Os números e os conceitos

No Amazonas cuja capital tem um PIB bastante volumoso, a desumanidade se espalha por todo o Estado com números incontestáveis. Em Manaus, 65,4% da população tem um padrão “econômico” que vai de sem renda até dois salários mínimos (Censo, 2010). A mortalidade infantil é outra praga social e, se no Amazonas todo, segundo o site www.brasilescola.com ela é de 23,5 por mil nascidos vivos, em Parintins atinge 80 por mil e em São Gabriel da Cachoeira vai aos alarmantes 98 por mil.

Para esconder essas crueldades o marketing governamental anuncia uma economia exuberante assentada no Produto Interno Bruto que tem o preço de tudo e o valor de nada.

A falta de um projeto de Estado e de políticas públicas bem configuradas nos traz um exemplo atual emblemático e envolve a questão da água e dos recursos hídricos. O artigo 2º da Declaração Universal dos Direitos das Águas (ONU) diz que a água é um direito fundamental, embora a meu juízo ele seja um direito natural que independe de positivação. O pulso de enchente e vazante que Spix e Matius denominaram “drama of nature” virou um drama social, com as populações sofrendo com a abundância que provoca escassez de qualidade. Embora não seja a única, entendo que a solução dessa questão periódica envolve inclusive a tipificação teórica das pessoas que sofrem o drama não havendo definição se são deslocados, retirantes, ecomigrantes, desabrigados ou refugiados.

Para o Estatuto dos Refugiados (Onu) refugiados são “as pessoas que foram obrigadas a abandonar, temporária ou definitivamente, a zona tradicional na qual vivem, devido ao visível declínio do ambiente, prejudicando a qualidade de vida de tal maneira que a subsistência dessas pessoas entre em perigo”.

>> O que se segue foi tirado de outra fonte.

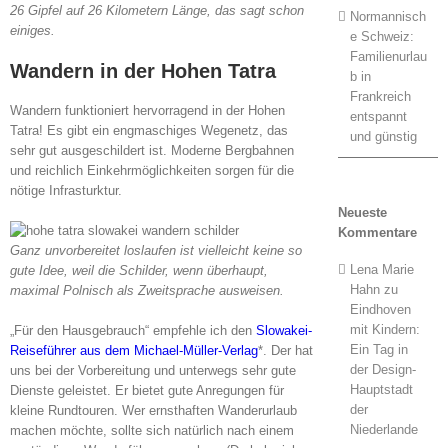
26 Gipfel auf 26 Kilometern Länge, das sagt schon
Normannisch
einiges.
e Schweiz:
Familienurlau
Wandern in der Hohen Tatra
b in
Frankreich
Wandern funktioniert hervorragend in der Hohen
entspannt
Tatra! Es gibt ein engmaschiges Wegenetz, das
und günstig
sehr gut ausgeschildert ist. Moderne Bergbahnen
und reichlich Einkehrmöglichkeiten sorgen für die
nötige Infrasturktur.
Neueste
Kommentare
Ganz unvorbereitet loslaufen ist vielleicht keine so
Lena Marie
gute Idee, weil die Schilder, wenn überhaupt,
Hahn
zu
maximal Polnisch als Zweitsprache ausweisen.
Eindhoven
mit Kindern:
„Für den Hausgebrauch“ empfehle ich den
Slowakei-
Ein Tag in
Reiseführer aus dem Michael-Müller-Verlag
*. Der hat
der Design-
uns bei der Vorbereitung und unterwegs sehr gute
Hauptstadt
Dienste geleistet. Er bietet gute Anregungen für
der
kleine Rundtouren. Wer ernsthaften Wanderurlaub
Niederlande
machen möchte, sollte sich natürlich nach einem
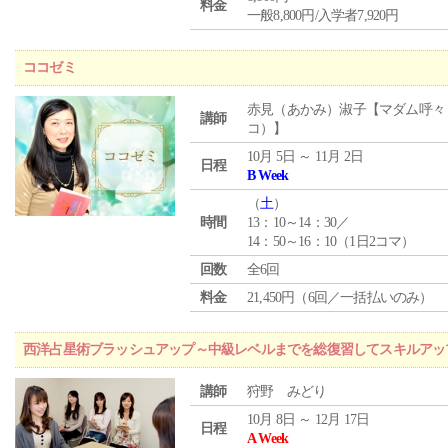
料金
一般8,800円/入学者7,920円
ココゼミ
赤見（あかみ）淑子【マダム呼々
講師
コ）】
10月 5日 ～ 11月 2日
日程
B Week
（
土
）
時間
13：10～14：30／
14：50～16：10（1日2コマ）
回数
全6回
料金
21,450円（6回／一括払いのみ）
西洋占星術ブラッシュアップ～中級レベルまでを総復習してスキルアッ
講師
狩野 みどり
10月 8日 ～ 12月 17日
日程
A Week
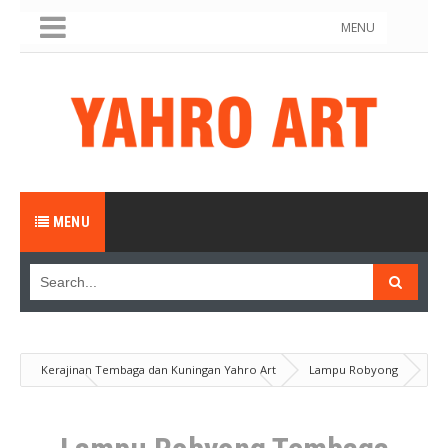
MENU
MENU
Kerajinan Tembaga dan Kuningan Yahro Art
Lampu Robyong
Produk
Lampu Robyong Tembaga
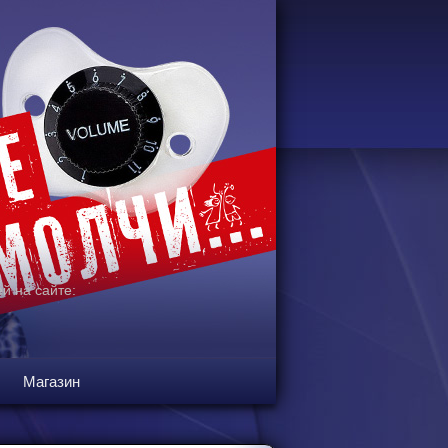
й на сайте:
Магазин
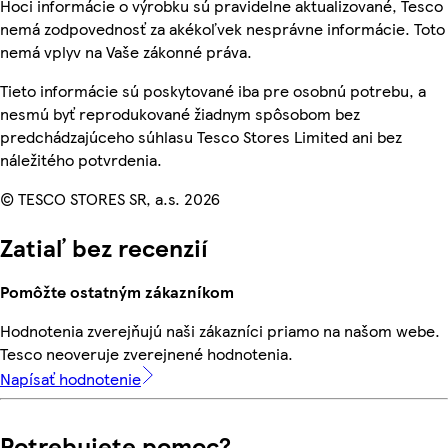
Hoci informácie o výrobku sú pravidelne aktualizované, Tesco
nemá zodpovednosť za akékoľvek nesprávne informácie. Toto
nemá vplyv na Vaše zákonné práva.
Tieto informácie sú poskytované iba pre osobnú potrebu, a
nesmú byť reprodukované žiadnym spôsobom bez
predchádzajúceho súhlasu Tesco Stores Limited ani bez
náležitého potvrdenia.
© TESCO STORES SR, a.s. 2026
Zatiaľ bez recenzií
Pomôžte ostatným zákazníkom
Hodnotenia zverejňujú naši zákazníci priamo na našom webe.
Tesco neoveruje zverejnené hodnotenia.
Napísať hodnotenie
Potrebujete pomoc?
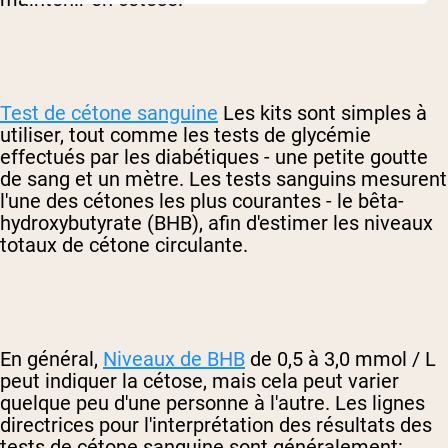
Test de cétone sanguine
Les kits sont simples à
utiliser, tout comme les tests de glycémie
effectués par les diabétiques - une petite goutte
de sang et un mètre. Les tests sanguins mesurent
l'une des cétones les plus courantes - le bêta-
hydroxybutyrate (BHB), afin d'estimer les niveaux
totaux de cétone circulante.
En général,
Niveaux de BHB
de 0,5 à 3,0 mmol / L
peut indiquer la cétose, mais cela peut varier
quelque peu d'une personne à l'autre. Les lignes
directrices pour l'interprétation des résultats des
tests de cétone sanguine sont généralement:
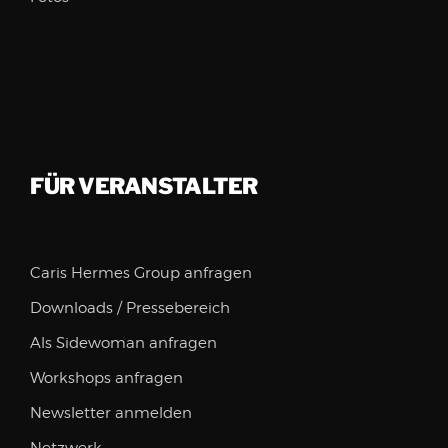
FÜR VERANSTALTER
Caris Hermes Group anfragen
Downloads / Pressebereich
Als Sidewoman anfragen
Workshops anfragen
Newsletter anmelden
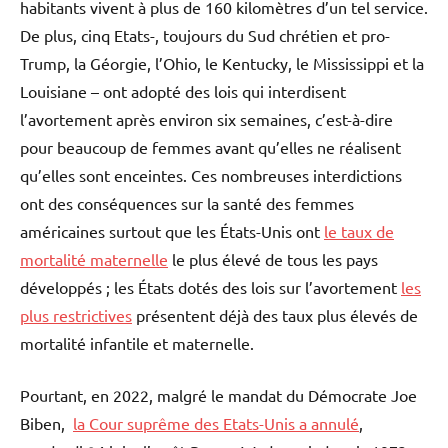
habitants vivent à plus de 160 kilomètres d’un tel service.
De plus, cinq Etats-, toujours du Sud chrétien et pro-
Trump, la Géorgie, l’Ohio, le Kentucky, le Mississippi et la
Louisiane – ont adopté des lois qui interdisent
l’avortement après environ six semaines, c’est-à-dire
pour beaucoup de femmes avant qu’elles ne réalisent
qu’elles sont enceintes. Ces nombreuses interdictions
ont des conséquences sur la santé des femmes
américaines surtout que les États-Unis ont
le taux de
mortalité maternelle
le plus élevé de tous les pays
développés ; les États dotés des lois sur l’avortement
les
plus restrictives
présentent déjà des taux plus élevés de
mortalité infantile et maternelle.
Pourtant, en 2022, malgré le mandat du Démocrate Joe
Biben,
la Cour suprême des Etats-Unis a annulé
,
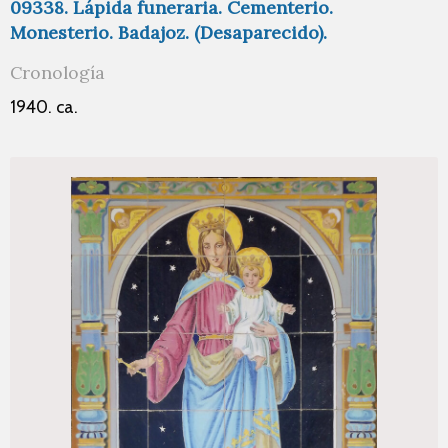
09338. Lápida funeraria. Cementerio.
Monesterio. Badajoz. (Desaparecido).
Cronología
1940. ca.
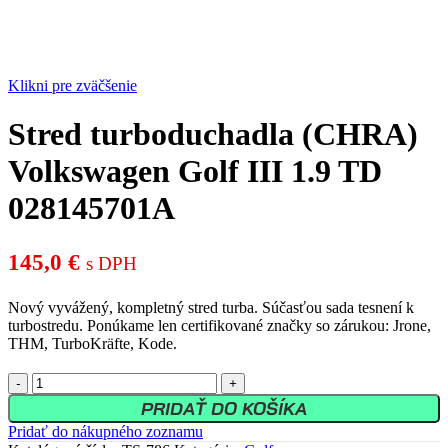
Klikni pre zväčšenie
Stred turboduchadla (CHRA)
Volkswagen Golf III 1.9 TD
028145701A
145,0
€
s DPH
Nový vyvážený, kompletný stred turba. Súčasťou sada tesnení k
turbostredu. Ponúkame len certifikované značky so zárukou: Jrone,
THM, TurboKräfte, Kode.
množstvo
Stred
PRIDAŤ DO KOŠÍKA
turboduchadla
Pridať do nákupného zoznamu
(CHRA)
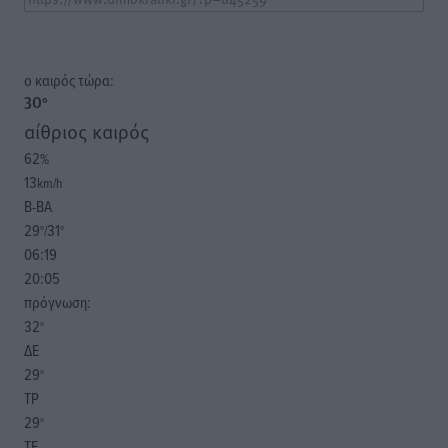
o καιρός τώρα:
30
°
αίθριος καιρός
62
%
13
km/h
Β-ΒΑ
29
31
°/
°
06:19
20:05
πρόγνωση:
32
°
ΔΕ
29
°
ΤΡ
29
°
ΤΕ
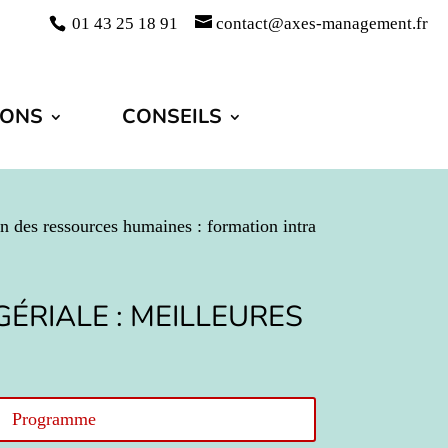
01 43 25 18 91
contact@axes-management.fr
IONS
CONSEILS
n des ressources humaines : formation intra
ÉRIALE : MEILLEURES
Programme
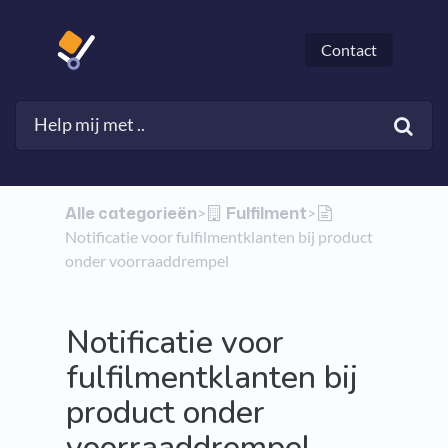
Contact
Alle categorieën
​Fulfilment
​>​
​>​
Notificatie voor fulfilmentklanten bij product
onder voorraaddrempel
Notificatie voor
fulfilmentklanten bij
product onder
voorraaddrempel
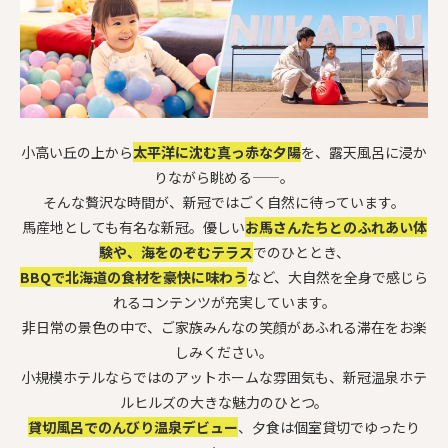
小高い丘の上から
太平洋に沈む真っ赤な夕陽
を、露天風呂に浸か
りながら眺める——。
そんな贅沢な時間が、新冠ではごく自然に待っています。
馬産地としても有名な新冠。優しい
お馬さんたちとのふれあい体
験や、海をのぞむテラス
でのひととき、
BBQで北海道の食材を豪快に味わう
など、大自然を全身で感じら
れるコンテンツが充実しています。
非日常の景色の中で、ご家族みんなの笑顔があふれる滞在をお楽
しみください。
小規模ホテルならではのアットホームな雰囲気も、新冠温泉ホテ
ルヒルズの大きな魅力のひとつ。
貸切風呂でのんびり温泉デビュー
、夕食は個室貸切でゆったり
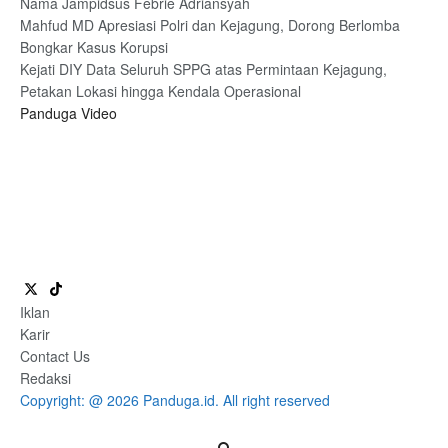
Nama Jampidsus Febrie Adriansyah
Mahfud MD Apresiasi Polri dan Kejagung, Dorong Berlomba
Bongkar Kasus Korupsi
Kejati DIY Data Seluruh SPPG atas Permintaan Kejagung,
Petakan Lokasi hingga Kendala Operasional
Panduga Video
Iklan
Karir
Contact Us
Redaksi
Copyright: @ 2026 Panduga.id. All right reserved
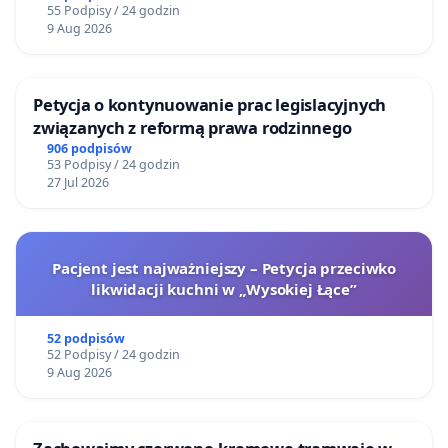
55 Podpisy / 24 godzin
9 Aug 2026
Petycja o kontynuowanie prac legislacyjnych
związanych z reformą prawa rodzinnego
906 podpisów
53 Podpisy / 24 godzin
27 Jul 2026
Pacjent jest najważniejszy – Petycja przeciwko
likwidacji kuchni w „Wysokiej Łące”
52 podpisów
52 Podpisy / 24 godzin
9 Aug 2026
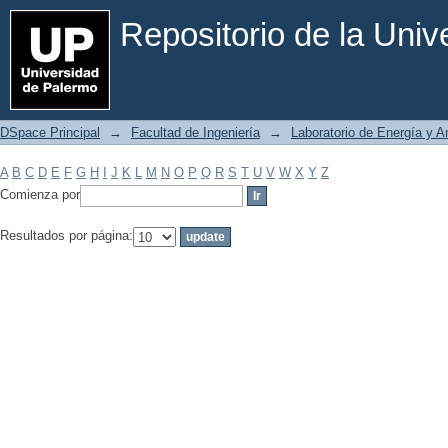
Filtrar por: Materia
Repositorio de la Uni
DSpace Principal
→
Facultad de Ingeniería
→
Laboratorio de Energía y 
A
B
C
D
E
F
G
H
I
J
K
L
M
N
O
P
Q
R
S
T
U
V
W
X
Y
Z
Comienza por
Resultados por página:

Esse conceito me parece perfeitamente ajustado à situação dos ribeirinhos que atualmente sofrem com a enchente exagerada de alguns rios, mas as ações de governo parecem muito mais direcionadas para deslocados e desabrigados do que para refugiados. No contexto desse artigo, vale a pena pensar que os haitianos, assim como nossos ribeirinhos, estão sendo tratados por ajuda humanitária e não como refugiados uma tipicidade que o governo federal reservou apenas para um fugitivo da justiça italiana que faz parte do mesmo grupo ideológico dos atuais donos do poder central e periférico.